Chancellor Wendler: Thank you for the letter assuring us and our bill-paying parents that you still consider students the administration's No. 1 priority. But we beg to differ once again.

Yes, it was a nice holiday gesture to reaffirm our suspicions that after paying four years of tuition we will still receive a degree if we are in good academic standing. Anybody would be a fool to suggest we wouldn't receive a degree. You couldn't pay people to attend here if that was the case.

What we really want to know is whether our degree will have any merit after we get out in the "real world." Will it be given the same amount of credibility that a degree issued at any other graduation would receive?
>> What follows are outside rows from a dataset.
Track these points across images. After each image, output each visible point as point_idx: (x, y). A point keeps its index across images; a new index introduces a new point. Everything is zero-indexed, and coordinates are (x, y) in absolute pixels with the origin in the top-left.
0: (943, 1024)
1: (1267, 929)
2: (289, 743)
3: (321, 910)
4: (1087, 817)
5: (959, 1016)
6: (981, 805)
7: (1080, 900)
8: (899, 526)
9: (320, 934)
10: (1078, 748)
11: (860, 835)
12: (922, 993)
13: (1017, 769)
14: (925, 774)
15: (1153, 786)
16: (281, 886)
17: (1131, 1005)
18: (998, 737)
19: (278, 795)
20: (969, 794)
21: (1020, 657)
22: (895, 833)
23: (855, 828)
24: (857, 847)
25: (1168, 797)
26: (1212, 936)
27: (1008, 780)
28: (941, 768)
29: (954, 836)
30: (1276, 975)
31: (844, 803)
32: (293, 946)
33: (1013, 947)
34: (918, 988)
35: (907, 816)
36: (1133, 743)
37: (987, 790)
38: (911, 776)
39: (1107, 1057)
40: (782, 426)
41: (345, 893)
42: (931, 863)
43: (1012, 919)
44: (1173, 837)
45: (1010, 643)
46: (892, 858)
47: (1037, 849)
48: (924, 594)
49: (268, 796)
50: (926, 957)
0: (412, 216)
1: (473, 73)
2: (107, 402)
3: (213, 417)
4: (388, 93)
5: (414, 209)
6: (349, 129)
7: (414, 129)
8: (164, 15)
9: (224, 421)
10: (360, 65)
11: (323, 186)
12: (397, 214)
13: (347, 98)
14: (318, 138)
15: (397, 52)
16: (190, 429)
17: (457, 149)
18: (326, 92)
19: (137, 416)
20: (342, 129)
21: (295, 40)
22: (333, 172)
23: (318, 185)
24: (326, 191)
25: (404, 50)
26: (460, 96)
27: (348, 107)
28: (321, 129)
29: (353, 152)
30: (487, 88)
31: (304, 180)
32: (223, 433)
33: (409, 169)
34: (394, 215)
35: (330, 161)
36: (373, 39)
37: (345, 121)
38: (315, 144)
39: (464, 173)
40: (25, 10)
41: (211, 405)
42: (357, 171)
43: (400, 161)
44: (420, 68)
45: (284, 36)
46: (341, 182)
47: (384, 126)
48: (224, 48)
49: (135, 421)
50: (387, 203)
Or will it be tagged with a little clause at the bottom that says we received this degree on our honor, without actually completing the required classes?

We think the administration should stop telling us things we already know and give up the tough answers.

For example, how exactly did our poor, impoverish school come up with the funds to send out about 20,000 virtually useless letters? Besides the cost of postage, which is considerable, there's paper (not your standard cheapo white copy paper), envelopes, ink and labor.

Most people who have money invested in this University have been following the negotiations, whether it be through the major state newspapers in their region, the Daily Egyptian, our website or word of mouth through their children. So we don't understand the point of regurgitating the very same information at a high cost.

We find it a little frivolous to send out these letters when this school does not have enough money to mail out report cards or class schedules to students whose money goes to pay for that type of thing. Students are inconvenienced, once again. But we are supposedly No. 1.

So we question again: Are students really the first priority?

We surely aren't the first priority if class schedule books won't be printed because of cost, but the chancellor can send out junk mail at our expense.

We can't possibly be No. 1 if budget cuts on campus have reduced our library, which we depend on to advance ourselves academically, to only staff librarians and information people on the first floor. This means a student on the sixth floor, who has a simple question, has to go all the way down to the first floor to ask it.

The deans recently handed over their proposed cuts to the chancellor. We can't help but wonder what will be taken from students next. Maybe there will be a pay-at-the-door admission fee to all of our classes. We don't really need electricity ˜ let's learn by candle. Heat? Who needs heat? We can huddle together for warmth.

Don't tell us we are the first priority. We clearly aren't and nobody is buying it anymore. Not us, not our parents and certainly not the working people of this University.

Actions speak louder than words. And we see where we rank.